Inference Time When Using Multi Stream in TensorRT is Much Slower than a Single One

Description

A clear and concise description of the bug or issue.

Environment

TensorRT Version: 7.2.3
GPU Type: Tesla T4
Nvidia Driver Version:440.44
CUDA Version: 10.2
CUDNN Version: 8.0
Operating System + Version: Centos7
Python Version (if applicable): 3.6
TensorFlow Version (if applicable):
PyTorch Version (if applicable): 1.6.0
Baremetal or Container (if container which image + tag):

Hey:
When I am using multi stream which has an single context ,the inference speed is much slower than a single stream.
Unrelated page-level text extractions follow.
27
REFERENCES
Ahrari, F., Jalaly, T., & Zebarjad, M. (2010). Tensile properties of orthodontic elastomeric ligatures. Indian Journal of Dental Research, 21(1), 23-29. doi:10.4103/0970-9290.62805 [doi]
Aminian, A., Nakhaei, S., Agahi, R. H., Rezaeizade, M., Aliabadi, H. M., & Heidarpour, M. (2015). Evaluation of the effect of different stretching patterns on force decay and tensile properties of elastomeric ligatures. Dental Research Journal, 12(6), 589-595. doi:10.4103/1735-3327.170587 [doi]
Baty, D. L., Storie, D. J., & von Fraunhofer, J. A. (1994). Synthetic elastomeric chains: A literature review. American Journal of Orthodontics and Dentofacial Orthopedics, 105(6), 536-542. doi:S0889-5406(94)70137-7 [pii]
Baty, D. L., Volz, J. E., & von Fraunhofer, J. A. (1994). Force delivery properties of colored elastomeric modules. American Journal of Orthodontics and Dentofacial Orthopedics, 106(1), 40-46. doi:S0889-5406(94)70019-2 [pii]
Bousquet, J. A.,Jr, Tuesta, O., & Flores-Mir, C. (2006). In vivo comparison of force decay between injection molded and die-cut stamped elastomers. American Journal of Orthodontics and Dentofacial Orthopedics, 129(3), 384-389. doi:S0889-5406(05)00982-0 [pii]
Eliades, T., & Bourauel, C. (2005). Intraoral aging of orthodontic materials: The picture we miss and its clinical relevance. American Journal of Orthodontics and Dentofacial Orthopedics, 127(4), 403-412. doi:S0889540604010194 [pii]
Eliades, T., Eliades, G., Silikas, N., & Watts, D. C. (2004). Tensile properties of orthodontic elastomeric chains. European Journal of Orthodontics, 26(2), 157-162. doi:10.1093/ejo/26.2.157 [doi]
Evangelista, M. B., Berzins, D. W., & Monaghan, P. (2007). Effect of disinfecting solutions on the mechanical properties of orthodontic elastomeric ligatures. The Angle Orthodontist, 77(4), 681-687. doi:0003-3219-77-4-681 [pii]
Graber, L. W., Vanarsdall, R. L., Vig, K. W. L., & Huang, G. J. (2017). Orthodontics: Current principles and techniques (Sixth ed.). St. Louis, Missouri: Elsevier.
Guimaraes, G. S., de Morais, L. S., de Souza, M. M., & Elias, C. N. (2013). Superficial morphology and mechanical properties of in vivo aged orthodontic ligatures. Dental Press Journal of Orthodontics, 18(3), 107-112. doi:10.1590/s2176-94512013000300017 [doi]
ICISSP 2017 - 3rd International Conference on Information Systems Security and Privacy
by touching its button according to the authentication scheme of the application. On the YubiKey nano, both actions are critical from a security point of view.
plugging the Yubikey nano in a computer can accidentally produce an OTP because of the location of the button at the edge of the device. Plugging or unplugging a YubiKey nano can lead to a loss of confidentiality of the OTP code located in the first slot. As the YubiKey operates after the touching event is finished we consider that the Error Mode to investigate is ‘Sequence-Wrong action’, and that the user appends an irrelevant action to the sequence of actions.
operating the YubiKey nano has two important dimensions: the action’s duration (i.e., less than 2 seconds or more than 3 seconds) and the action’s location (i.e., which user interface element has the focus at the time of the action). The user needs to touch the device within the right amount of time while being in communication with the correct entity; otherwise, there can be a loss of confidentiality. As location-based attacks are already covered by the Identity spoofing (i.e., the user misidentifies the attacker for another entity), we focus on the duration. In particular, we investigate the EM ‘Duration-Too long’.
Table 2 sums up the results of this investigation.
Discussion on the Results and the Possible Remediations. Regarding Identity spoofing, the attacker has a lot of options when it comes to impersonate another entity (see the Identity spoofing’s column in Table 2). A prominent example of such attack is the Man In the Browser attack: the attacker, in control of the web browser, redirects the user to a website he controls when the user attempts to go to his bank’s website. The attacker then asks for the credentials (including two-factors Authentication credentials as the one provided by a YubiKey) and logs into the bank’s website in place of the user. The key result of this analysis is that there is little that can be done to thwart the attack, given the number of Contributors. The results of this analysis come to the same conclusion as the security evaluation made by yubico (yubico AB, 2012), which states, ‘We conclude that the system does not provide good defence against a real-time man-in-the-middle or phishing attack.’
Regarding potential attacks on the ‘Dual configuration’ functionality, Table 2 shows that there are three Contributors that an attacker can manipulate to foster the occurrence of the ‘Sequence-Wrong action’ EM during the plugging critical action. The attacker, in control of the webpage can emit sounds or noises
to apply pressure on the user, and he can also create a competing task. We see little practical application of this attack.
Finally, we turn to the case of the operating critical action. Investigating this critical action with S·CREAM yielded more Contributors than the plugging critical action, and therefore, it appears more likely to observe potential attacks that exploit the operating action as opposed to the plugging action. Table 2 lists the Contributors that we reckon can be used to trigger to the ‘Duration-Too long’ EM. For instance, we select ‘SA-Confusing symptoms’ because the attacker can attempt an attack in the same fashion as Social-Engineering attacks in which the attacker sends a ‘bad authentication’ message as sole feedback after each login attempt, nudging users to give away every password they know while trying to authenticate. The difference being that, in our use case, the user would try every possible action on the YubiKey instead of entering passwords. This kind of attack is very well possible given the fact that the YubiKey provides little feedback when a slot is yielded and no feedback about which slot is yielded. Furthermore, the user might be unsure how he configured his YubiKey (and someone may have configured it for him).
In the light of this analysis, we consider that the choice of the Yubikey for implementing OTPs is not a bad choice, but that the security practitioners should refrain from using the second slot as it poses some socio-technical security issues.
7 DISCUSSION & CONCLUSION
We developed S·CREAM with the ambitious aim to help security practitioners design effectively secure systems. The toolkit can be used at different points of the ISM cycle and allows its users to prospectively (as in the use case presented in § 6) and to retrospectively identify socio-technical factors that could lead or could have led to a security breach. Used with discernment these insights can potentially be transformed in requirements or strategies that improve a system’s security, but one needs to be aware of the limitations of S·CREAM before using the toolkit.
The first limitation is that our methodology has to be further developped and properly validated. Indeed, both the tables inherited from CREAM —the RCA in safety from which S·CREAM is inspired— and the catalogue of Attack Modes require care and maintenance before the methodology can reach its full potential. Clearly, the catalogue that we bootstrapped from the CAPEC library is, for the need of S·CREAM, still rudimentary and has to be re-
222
I used nvprof to observe the gpu trace,each stream is executed alternately,not the parallel effect I want.
The question is if the multi stream are executed serially on the GPU. And how can i get the fastest speed if i have several engine that can inference meanwhile.

Hi,

You may need to create multiple IExecutionContext and assign each IExecutionContext with 1 CUDA stream when calling enqueueV2. They are independent of each other.

BTW, we also have a Triton server built on top of Tensorrt, it has a built-in schedule to handle multiple engines/models.

Thank you.

I do create multiple IExecutionContext and assign each IExecutionContext with single CUDA stream, but the result is what I described . However, when I bind each IExecutionContext with different GPU, the inference time is close to that of a single stream.
Thanks.